The stuff nifi.kerberos.service.keytab.location and nifi.kerberos.service.principal in nifi.properties is not used by processors, only for framework level things where NiFi needs to talk to another service.
Created 05-26-2017 05:04 PM
Ah... Thanks! Can you point me to where I can find these options? I will check NiFi manual anyway. Thanks a lot! Will post back if anything solved our problem
Created 05-26-2017 05:14 PM
Look for Kerberos Principal and Kerberos Keytab on these pages:
Created 05-26-2017 07:13 PM
Yo! Finally got it working. The "null" pointer exceptions in the log were from different Processors and not from what I was looking at.. I had a workaround from Horton support too. And, I implemented that, tested it and saw data streaming into Hive table. Thanks a lot! Your answer was helpful in getting my understanding right. Thanks a ton for that.

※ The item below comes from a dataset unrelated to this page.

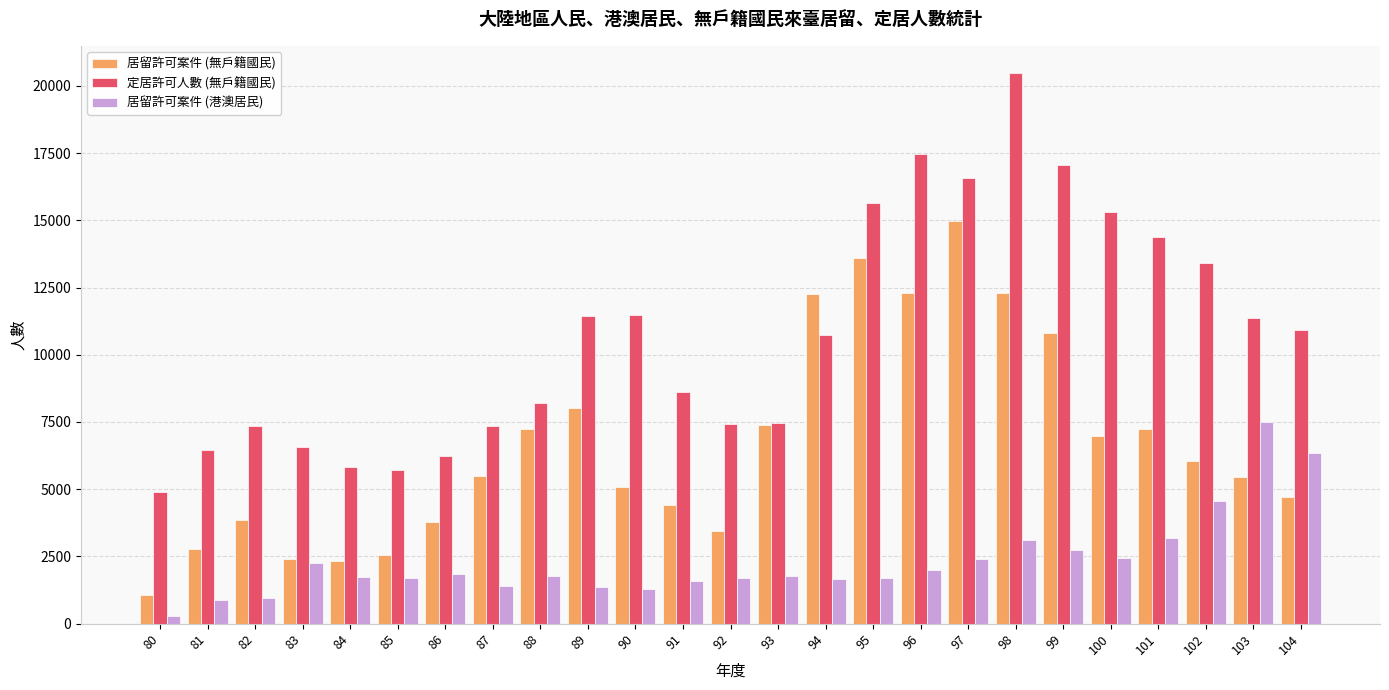

True or false: 定居許可人數 (無戶籍國民) has a value of 17048 at 99.

True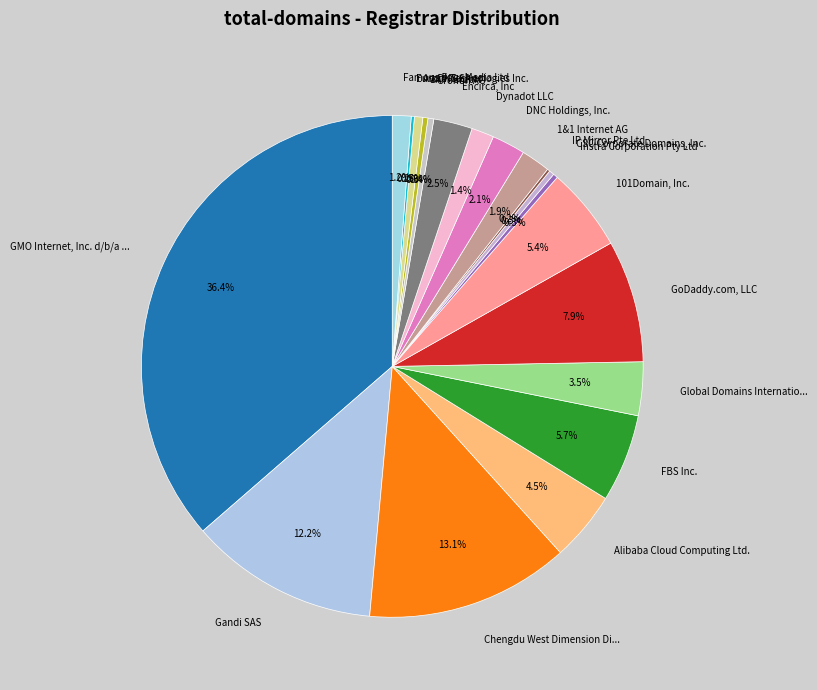

To the nearest percent, what is the combined percentage of FBS Inc. and Instra Corporation Pty Ltd?

6%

Created 05-26-2017 05:37 PM
Thanks..I am actually trying to debug a flow written by some1 else... So, I am learning stuff. I see that the "log" mentions the unique ID which I think corresponds to some processor... Now, my job is to find the processor that correspond to the IDs which are creating Null pointer exceptions..... I have been trying to click, click and click to find out... Is there any easier way out?
Created 05-26-2017 05:54 PM
In the top right corner of the NiFi UI there should be a search icon, click in there and enter the id you are looking for, then it should show a list of results and you can click the component and it will take you right to it.
Created 05-26-2017 07:12 PM
Thank you Sir. I tried that... and when I open the Processor that the search result refers to, it has a different ID... Why would it show me like that? Thanks again, for saving my time. Great feature.
Created 05-26-2017 08:08 PM
I found the answer to this myself. When you search for ID, it does not necessarily mean "Processor ID". In my case, it was the "Controller Service" ID which was present inside the Processor. Thats a good learning for the day. Thanks much.